Oh, I care. When he’d heard Vallie had cancer, all he could think was, Maybe he’ll die.
“Guess you’re hoping I’ll die.”
“Something like that.” Denton laughed. “Just kidding.”
“No you’re not. But don’t get your hopes up, I’m in remission.”
“Yeah, I heard that too. Good for you.” It really was too bad about that clean bill of health. It would have made it so much easier, Vallie just dying. But now it was like he was doing the man a favor, wasn’t he? Eliminating years of decline, of possible pain and suffering. Really, it was for the best. “I bet you’ll beat this thing.”
“I intend to.”
“That’s the spirit, Joe.” It was absurd, all this bullshit friendly-enemy banter when Vallie was sticking a shiv into him, holding him up when the bastard was as guilty as he was.
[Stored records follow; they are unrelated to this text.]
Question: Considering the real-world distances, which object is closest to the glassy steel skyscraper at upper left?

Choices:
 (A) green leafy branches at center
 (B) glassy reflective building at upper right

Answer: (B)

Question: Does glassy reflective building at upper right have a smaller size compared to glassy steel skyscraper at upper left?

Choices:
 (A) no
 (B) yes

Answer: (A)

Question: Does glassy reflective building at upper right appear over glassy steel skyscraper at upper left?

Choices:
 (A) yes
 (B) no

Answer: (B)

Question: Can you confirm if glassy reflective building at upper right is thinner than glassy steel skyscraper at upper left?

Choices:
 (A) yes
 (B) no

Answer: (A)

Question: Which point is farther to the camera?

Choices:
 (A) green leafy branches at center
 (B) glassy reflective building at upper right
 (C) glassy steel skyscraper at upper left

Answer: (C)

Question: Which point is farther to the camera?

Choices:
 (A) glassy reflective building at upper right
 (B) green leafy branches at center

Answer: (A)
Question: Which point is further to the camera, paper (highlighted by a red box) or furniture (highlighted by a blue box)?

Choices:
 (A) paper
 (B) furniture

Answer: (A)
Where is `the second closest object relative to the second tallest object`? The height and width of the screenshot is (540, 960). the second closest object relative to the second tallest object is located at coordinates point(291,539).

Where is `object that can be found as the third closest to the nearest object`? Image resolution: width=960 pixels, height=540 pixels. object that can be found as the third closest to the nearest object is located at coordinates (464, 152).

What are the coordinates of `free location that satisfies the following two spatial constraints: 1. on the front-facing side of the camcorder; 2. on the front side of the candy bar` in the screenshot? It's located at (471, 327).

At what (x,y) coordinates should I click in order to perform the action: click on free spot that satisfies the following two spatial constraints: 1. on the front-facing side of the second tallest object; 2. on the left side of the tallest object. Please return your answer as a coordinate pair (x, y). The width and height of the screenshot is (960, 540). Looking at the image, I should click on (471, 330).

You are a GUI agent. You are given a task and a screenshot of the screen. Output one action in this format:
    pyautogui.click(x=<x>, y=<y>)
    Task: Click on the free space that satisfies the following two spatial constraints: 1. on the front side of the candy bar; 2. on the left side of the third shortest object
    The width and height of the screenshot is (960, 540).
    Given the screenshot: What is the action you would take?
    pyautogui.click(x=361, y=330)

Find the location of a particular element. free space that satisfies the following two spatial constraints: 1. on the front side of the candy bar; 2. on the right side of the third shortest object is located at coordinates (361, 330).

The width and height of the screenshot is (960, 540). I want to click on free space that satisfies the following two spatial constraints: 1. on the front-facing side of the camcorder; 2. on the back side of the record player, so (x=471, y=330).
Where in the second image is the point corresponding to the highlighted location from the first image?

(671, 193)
A part of him doubted Vallie would blow the whistle because it would send him to jail too, but what did Vallie have to lose? Nothing. Still, he couldn’t take any chances, a man in his position. “Honest, Joe, if you weren’t putting a gun to my head, I’d be crying.”
“That’s something I’d like to see.” Vallie laughed. “You know I got to get out of this dump, and I got that condo ready and waiting. I just have to make the payment.”
“You mean I have to, which I just did.”
“Maybe,” said Vallie.
Not maybe, thought Denton. “Sounds real good, Joe, condo in Honolulu, some Hawaiian cutie to bring you a piña colada and suck your dick. Oh, sorry, I guess that part of you isn’t quite up to it anymore.”
“You’re such a fuck, Perry, but you always were.”
“Oh, come on, Joe, I was only teasing. We had our good ol’ narc times, didn’t we?”
“Plenty,” said Vallie. “Which is why I think so many other folks would enjoy hearing about them.”
Denton’s face hardened. He thought about killing his ex-partner right on the spot, save himself some money.
“See you soon,” said Vallie. “Real soon.”
Denton laughed and cocked his finger at Vallie as if it were a gun. “Not if I see you first, big kahuna.”